§ **SOURCE DOCUMENT**
·····

Functionally differentiated GL2-interacting-repressor 1 homoeologs regulate epidermal hair development in Gossypium hirsutum.

Abstract

Cotton (Gossypium. spp) stem trichomes and seed fibers are unicellular epidermal hairs regulated by relevant molecular networks. Genetic analysis of the glabrous stem landrace (Palmeri37) of Gossypium hirsutum L. has pinpointed GL2-interacting-repressor 1 (GhGIR1D), featuring a RING-like zinc finger domain, as the candidate gene underlying the stem glabrous trait. Overexpressing and silencing experiments confirm GhGIR1D as a negative regulator specifically for stem trichome initiation, without influencing leaf trichome or seed fiber. High endogenous expression of GhGIR1D is associated with a SNP-573 T/G variation within the promoter region, and GhGIR1D Hap I confers the absence of stem trichomes. The homoeologous protein, GhGIR1A, inhibits trichome and fuzz fiber initiation by disrupting the GhHD1D-GhHOX3A module (a complex of two Homeodomain-Leucine Zipper IV transcription factors, HD-ZIP IV), and repressing downstream transcription of GhRDL1. Trichome density was enhanced in GhHD1A overexpression transgenic lines but reduced in ghhd1a mutants, demonstrating the positive regulatory role of GhHD1A on stem trichome initiation. GhHD1 displays distinct effects on stem trichome and fuzz fiber initiation due to its tissue-specific dosage. In the ghhd1a mutants, repression of GhGIR1D restores the wild-type pubescent phenotype, suggesting the presence of a potential negative feedback loop between GhGIR1D and GhHD1A, or that GhGIR1D and GhHD1A may function within the same regulatory pathway with opposite functions in regulation of trichome development. These findings enhance our comprehension of the GhGIR1-GhHD1-GhHOX3 interaction module in epidermal hair initiation and development.

·····

§ **EXERCISE GOAL**
In the abstract on cotton epidermal hairs, which gene was identified as the candidate gene underlying the stem glabrous trait? Answer using only the abstract on cotton epidermal hairs.

·····

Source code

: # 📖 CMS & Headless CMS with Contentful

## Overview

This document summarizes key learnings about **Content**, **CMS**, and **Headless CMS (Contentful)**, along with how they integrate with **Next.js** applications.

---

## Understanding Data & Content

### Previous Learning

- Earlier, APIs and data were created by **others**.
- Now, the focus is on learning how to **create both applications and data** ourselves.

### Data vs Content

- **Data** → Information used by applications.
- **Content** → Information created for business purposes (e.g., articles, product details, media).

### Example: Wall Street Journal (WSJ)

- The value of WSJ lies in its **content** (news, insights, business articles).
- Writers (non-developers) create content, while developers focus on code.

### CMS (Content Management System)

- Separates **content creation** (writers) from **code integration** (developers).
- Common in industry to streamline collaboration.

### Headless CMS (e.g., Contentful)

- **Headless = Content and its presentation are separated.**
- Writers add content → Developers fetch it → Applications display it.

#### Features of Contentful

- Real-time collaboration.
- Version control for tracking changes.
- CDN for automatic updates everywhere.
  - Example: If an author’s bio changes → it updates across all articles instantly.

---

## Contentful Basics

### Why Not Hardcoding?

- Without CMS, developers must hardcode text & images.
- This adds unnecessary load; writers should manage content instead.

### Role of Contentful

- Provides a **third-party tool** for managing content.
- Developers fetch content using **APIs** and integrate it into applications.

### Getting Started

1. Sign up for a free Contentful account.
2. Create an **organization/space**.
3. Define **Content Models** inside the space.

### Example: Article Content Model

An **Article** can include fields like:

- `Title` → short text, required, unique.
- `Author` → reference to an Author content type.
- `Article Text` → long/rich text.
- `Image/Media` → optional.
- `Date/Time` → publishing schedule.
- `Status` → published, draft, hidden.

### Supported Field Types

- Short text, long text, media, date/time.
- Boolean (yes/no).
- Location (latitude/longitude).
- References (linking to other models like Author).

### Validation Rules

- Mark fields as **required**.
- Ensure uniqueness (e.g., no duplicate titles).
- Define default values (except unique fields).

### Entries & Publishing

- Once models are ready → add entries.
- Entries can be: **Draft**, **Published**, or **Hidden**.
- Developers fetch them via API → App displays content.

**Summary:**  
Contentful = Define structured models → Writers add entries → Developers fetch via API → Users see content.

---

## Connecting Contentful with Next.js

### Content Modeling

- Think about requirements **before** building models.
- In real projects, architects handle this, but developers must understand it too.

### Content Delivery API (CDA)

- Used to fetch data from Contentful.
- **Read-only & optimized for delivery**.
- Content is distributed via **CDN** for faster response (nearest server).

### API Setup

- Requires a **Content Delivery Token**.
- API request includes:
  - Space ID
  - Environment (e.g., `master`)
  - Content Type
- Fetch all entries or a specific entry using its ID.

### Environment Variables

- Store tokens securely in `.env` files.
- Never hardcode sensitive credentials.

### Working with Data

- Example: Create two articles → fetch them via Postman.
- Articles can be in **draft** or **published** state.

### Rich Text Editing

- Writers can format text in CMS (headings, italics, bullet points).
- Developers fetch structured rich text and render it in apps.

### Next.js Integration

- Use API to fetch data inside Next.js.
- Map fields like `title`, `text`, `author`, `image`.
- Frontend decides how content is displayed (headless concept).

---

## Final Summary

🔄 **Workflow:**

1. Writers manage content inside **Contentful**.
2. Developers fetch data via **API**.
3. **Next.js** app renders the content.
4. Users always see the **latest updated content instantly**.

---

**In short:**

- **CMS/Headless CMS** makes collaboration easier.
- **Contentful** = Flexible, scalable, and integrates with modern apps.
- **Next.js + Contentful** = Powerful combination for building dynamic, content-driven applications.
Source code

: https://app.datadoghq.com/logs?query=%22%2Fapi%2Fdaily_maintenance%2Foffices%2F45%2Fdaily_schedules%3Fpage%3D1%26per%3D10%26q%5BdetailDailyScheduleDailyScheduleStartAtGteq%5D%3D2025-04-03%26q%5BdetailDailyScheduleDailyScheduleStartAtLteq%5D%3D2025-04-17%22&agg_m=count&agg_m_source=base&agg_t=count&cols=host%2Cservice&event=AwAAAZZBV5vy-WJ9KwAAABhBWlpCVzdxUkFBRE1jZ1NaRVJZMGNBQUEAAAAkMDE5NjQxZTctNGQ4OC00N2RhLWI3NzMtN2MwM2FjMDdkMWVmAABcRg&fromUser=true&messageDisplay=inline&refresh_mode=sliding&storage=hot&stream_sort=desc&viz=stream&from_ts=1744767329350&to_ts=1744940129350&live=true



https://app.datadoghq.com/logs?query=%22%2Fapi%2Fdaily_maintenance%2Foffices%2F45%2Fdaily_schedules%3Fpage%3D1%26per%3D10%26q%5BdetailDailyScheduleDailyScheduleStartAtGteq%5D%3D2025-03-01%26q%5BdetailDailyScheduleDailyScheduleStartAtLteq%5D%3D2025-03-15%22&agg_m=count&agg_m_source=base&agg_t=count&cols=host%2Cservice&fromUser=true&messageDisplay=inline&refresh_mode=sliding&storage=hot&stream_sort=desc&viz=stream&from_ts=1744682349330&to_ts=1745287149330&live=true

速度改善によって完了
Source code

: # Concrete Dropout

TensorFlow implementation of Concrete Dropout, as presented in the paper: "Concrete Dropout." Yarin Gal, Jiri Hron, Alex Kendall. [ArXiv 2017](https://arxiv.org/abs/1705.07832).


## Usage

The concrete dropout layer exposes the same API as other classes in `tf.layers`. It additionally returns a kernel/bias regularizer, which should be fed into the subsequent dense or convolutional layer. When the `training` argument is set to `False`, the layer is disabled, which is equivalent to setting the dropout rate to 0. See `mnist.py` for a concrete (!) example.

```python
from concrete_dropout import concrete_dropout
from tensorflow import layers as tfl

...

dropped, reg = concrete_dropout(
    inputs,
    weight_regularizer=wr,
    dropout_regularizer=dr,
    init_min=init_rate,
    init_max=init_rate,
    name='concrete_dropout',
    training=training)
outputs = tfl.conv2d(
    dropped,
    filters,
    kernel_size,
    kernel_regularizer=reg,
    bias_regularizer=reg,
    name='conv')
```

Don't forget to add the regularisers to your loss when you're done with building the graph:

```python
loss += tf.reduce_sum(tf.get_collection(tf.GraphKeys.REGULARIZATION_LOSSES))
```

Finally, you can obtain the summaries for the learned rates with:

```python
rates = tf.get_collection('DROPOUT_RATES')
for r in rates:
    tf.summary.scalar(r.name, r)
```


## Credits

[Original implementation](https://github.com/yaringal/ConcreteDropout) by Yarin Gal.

·····

§ **WRITTEN RESPONSE**
GL2-interacting-repressor 1 (GhGIR1D)